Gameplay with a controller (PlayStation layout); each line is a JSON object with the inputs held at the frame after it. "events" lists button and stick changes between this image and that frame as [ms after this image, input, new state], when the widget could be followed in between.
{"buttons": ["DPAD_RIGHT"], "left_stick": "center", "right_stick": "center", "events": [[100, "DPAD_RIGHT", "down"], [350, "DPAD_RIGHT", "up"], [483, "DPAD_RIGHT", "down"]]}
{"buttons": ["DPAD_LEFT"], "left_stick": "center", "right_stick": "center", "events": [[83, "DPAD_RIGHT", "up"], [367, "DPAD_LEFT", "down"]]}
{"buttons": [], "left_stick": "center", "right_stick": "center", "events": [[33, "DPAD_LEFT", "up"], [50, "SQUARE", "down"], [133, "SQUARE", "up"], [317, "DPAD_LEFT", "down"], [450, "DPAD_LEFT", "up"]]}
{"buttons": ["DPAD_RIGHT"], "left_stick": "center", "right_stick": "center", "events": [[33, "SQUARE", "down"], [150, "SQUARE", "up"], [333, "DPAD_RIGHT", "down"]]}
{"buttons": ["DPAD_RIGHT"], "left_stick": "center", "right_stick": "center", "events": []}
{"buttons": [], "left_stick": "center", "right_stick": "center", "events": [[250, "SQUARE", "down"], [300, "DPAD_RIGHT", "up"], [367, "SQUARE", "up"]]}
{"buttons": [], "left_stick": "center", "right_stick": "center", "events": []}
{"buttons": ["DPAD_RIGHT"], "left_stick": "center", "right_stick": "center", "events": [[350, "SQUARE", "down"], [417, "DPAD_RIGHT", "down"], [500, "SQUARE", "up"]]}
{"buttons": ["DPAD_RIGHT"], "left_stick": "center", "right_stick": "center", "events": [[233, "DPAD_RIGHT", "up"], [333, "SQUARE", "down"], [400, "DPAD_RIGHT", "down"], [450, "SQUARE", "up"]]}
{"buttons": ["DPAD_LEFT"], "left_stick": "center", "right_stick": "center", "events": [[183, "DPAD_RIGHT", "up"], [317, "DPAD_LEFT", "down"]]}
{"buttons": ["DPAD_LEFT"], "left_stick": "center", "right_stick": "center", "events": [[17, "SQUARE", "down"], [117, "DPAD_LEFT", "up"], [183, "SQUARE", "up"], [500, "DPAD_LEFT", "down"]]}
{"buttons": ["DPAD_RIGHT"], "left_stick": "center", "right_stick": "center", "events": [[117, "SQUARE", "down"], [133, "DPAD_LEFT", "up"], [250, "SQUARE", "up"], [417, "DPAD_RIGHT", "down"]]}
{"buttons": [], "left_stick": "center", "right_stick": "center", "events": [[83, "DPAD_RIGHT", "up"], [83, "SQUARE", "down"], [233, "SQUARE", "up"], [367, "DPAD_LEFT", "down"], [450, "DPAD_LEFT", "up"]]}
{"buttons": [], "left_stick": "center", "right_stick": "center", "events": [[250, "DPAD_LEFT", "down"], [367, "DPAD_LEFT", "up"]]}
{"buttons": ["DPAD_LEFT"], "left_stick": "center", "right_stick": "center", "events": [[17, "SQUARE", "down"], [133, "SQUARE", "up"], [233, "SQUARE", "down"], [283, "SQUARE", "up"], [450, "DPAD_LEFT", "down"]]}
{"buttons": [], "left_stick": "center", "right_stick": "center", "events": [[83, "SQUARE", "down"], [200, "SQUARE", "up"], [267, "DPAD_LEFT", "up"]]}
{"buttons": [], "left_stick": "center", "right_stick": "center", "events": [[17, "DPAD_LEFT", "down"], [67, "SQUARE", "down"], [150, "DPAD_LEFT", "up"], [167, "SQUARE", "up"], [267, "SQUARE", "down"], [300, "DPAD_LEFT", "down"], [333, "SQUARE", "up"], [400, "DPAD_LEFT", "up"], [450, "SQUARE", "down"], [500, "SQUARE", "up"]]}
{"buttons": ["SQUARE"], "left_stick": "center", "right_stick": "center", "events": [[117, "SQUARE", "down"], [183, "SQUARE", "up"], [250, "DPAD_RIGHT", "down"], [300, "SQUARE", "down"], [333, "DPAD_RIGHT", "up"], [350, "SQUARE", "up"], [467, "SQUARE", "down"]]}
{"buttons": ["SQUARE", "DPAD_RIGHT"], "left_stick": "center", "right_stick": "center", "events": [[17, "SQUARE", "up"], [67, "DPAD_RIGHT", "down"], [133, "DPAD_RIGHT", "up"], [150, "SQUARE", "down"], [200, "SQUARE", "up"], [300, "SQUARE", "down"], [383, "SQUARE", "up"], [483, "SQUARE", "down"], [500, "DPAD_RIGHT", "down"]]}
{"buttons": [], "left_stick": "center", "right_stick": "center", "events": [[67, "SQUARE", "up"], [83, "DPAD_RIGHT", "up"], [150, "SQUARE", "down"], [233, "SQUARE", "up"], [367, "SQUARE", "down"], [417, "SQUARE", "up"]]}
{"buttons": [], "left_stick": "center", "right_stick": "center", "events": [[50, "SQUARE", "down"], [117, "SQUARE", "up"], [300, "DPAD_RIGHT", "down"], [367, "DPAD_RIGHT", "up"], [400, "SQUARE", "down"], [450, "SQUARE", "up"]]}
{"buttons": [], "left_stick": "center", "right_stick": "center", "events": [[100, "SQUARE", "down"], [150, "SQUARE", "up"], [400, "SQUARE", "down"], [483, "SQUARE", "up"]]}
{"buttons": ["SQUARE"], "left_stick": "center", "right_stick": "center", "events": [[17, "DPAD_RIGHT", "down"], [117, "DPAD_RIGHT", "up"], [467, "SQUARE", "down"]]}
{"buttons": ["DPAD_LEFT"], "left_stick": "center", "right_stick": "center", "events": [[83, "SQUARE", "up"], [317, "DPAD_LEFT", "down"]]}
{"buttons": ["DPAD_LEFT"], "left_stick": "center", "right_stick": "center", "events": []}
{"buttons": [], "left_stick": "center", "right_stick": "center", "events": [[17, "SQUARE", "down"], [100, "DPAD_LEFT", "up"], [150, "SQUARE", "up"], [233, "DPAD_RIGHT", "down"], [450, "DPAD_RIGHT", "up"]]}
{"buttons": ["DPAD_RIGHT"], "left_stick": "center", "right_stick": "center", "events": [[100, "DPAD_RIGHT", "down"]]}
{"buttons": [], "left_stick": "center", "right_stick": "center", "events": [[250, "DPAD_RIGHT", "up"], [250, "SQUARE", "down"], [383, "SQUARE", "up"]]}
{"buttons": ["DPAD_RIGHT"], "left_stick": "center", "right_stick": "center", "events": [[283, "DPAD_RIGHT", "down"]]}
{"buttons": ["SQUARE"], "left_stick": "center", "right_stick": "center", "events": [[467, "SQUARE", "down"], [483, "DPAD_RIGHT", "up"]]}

———

Would you output every line of the listing exactly?

Gameplay with a controller (PlayStation layout); each line is a JSON object with the inputs held at the frame after it. "events" lists button and stick changes between this image and that frame as [ms after this image, input, new state], when the widget could be followed in between.
{"buttons": ["DPAD_RIGHT"], "left_stick": "center", "right_stick": "center", "events": [[100, "DPAD_RIGHT", "down"], [350, "DPAD_RIGHT", "up"], [483, "DPAD_RIGHT", "down"]]}
{"buttons": ["DPAD_LEFT"], "left_stick": "center", "right_stick": "center", "events": [[83, "DPAD_RIGHT", "up"], [367, "DPAD_LEFT", "down"]]}
{"buttons": [], "left_stick": "center", "right_stick": "center", "events": [[33, "DPAD_LEFT", "up"], [50, "SQUARE", "down"], [133, "SQUARE", "up"], [317, "DPAD_LEFT", "down"], [450, "DPAD_LEFT", "up"]]}
{"buttons": ["DPAD_RIGHT"], "left_stick": "center", "right_stick": "center", "events": [[33, "SQUARE", "down"], [150, "SQUARE", "up"], [333, "DPAD_RIGHT", "down"]]}
{"buttons": ["DPAD_RIGHT"], "left_stick": "center", "right_stick": "center", "events": []}
{"buttons": [], "left_stick": "center", "right_stick": "center", "events": [[250, "SQUARE", "down"], [300, "DPAD_RIGHT", "up"], [367, "SQUARE", "up"]]}
{"buttons": [], "left_stick": "center", "right_stick": "center", "events": []}
{"buttons": ["DPAD_RIGHT"], "left_stick": "center", "right_stick": "center", "events": [[350, "SQUARE", "down"], [417, "DPAD_RIGHT", "down"], [500, "SQUARE", "up"]]}
{"buttons": ["DPAD_RIGHT"], "left_stick": "center", "right_stick": "center", "events": [[233, "DPAD_RIGHT", "up"], [333, "SQUARE", "down"], [400, "DPAD_RIGHT", "down"], [450, "SQUARE", "up"]]}
{"buttons": ["DPAD_LEFT"], "left_stick": "center", "right_stick": "center", "events": [[183, "DPAD_RIGHT", "up"], [317, "DPAD_LEFT", "down"]]}
{"buttons": ["DPAD_LEFT"], "left_stick": "center", "right_stick": "center", "events": [[17, "SQUARE", "down"], [117, "DPAD_LEFT", "up"], [183, "SQUARE", "up"], [500, "DPAD_LEFT", "down"]]}
{"buttons": ["DPAD_RIGHT"], "left_stick": "center", "right_stick": "center", "events": [[117, "SQUARE", "down"], [133, "DPAD_LEFT", "up"], [250, "SQUARE", "up"], [417, "DPAD_RIGHT", "down"]]}
{"buttons": [], "left_stick": "center", "right_stick": "center", "events": [[83, "DPAD_RIGHT", "up"], [83, "SQUARE", "down"], [233, "SQUARE", "up"], [367, "DPAD_LEFT", "down"], [450, "DPAD_LEFT", "up"]]}
{"buttons": [], "left_stick": "center", "right_stick": "center", "events": [[250, "DPAD_LEFT", "down"], [367, "DPAD_LEFT", "up"]]}
{"buttons": ["DPAD_LEFT"], "left_stick": "center", "right_stick": "center", "events": [[17, "SQUARE", "down"], [133, "SQUARE", "up"], [233, "SQUARE", "down"], [283, "SQUARE", "up"], [450, "DPAD_LEFT", "down"]]}
{"buttons": [], "left_stick": "center", "right_stick": "center", "events": [[83, "SQUARE", "down"], [200, "SQUARE", "up"], [267, "DPAD_LEFT", "up"]]}
{"buttons": [], "left_stick": "center", "right_stick": "center", "events": [[17, "DPAD_LEFT", "down"], [67, "SQUARE", "down"], [150, "DPAD_LEFT", "up"], [167, "SQUARE", "up"], [267, "SQUARE", "down"], [300, "DPAD_LEFT", "down"], [333, "SQUARE", "up"], [400, "DPAD_LEFT", "up"], [450, "SQUARE", "down"], [500, "SQUARE", "up"]]}
{"buttons": ["SQUARE"], "left_stick": "center", "right_stick": "center", "events": [[117, "SQUARE", "down"], [183, "SQUARE", "up"], [250, "DPAD_RIGHT", "down"], [300, "SQUARE", "down"], [333, "DPAD_RIGHT", "up"], [350, "SQUARE", "up"], [467, "SQUARE", "down"]]}
{"buttons": ["SQUARE", "DPAD_RIGHT"], "left_stick": "center", "right_stick": "center", "events": [[17, "SQUARE", "up"], [67, "DPAD_RIGHT", "down"], [133, "DPAD_RIGHT", "up"], [150, "SQUARE", "down"], [200, "SQUARE", "up"], [300, "SQUARE", "down"], [383, "SQUARE", "up"], [483, "SQUARE", "down"], [500, "DPAD_RIGHT", "down"]]}
{"buttons": [], "left_stick": "center", "right_stick": "center", "events": [[67, "SQUARE", "up"], [83, "DPAD_RIGHT", "up"], [150, "SQUARE", "down"], [233, "SQUARE", "up"], [367, "SQUARE", "down"], [417, "SQUARE", "up"]]}
{"buttons": [], "left_stick": "center", "right_stick": "center", "events": [[50, "SQUARE", "down"], [117, "SQUARE", "up"], [300, "DPAD_RIGHT", "down"], [367, "DPAD_RIGHT", "up"], [400, "SQUARE", "down"], [450, "SQUARE", "up"]]}
{"buttons": [], "left_stick": "center", "right_stick": "center", "events": [[100, "SQUARE", "down"], [150, "SQUARE", "up"], [400, "SQUARE", "down"], [483, "SQUARE", "up"]]}
{"buttons": ["SQUARE"], "left_stick": "center", "right_stick": "center", "events": [[17, "DPAD_RIGHT", "down"], [117, "DPAD_RIGHT", "up"], [467, "SQUARE", "down"]]}
{"buttons": ["DPAD_LEFT"], "left_stick": "center", "right_stick": "center", "events": [[83, "SQUARE", "up"], [317, "DPAD_LEFT", "down"]]}
{"buttons": ["DPAD_LEFT"], "left_stick": "center", "right_stick": "center", "events": []}
{"buttons": [], "left_stick": "center", "right_stick": "center", "events": [[17, "SQUARE", "down"], [100, "DPAD_LEFT", "up"], [150, "SQUARE", "up"], [233, "DPAD_RIGHT", "down"], [450, "DPAD_RIGHT", "up"]]}
{"buttons": ["DPAD_RIGHT"], "left_stick": "center", "right_stick": "center", "events": [[100, "DPAD_RIGHT", "down"]]}
{"buttons": [], "left_stick": "center", "right_stick": "center", "events": [[250, "DPAD_RIGHT", "up"], [250, "SQUARE", "down"], [383, "SQUARE", "up"]]}
{"buttons": ["DPAD_RIGHT"], "left_stick": "center", "right_stick": "center", "events": [[283, "DPAD_RIGHT", "down"]]}
{"buttons": ["SQUARE"], "left_stick": "center", "right_stick": "center", "events": [[467, "SQUARE", "down"], [483, "DPAD_RIGHT", "up"]]}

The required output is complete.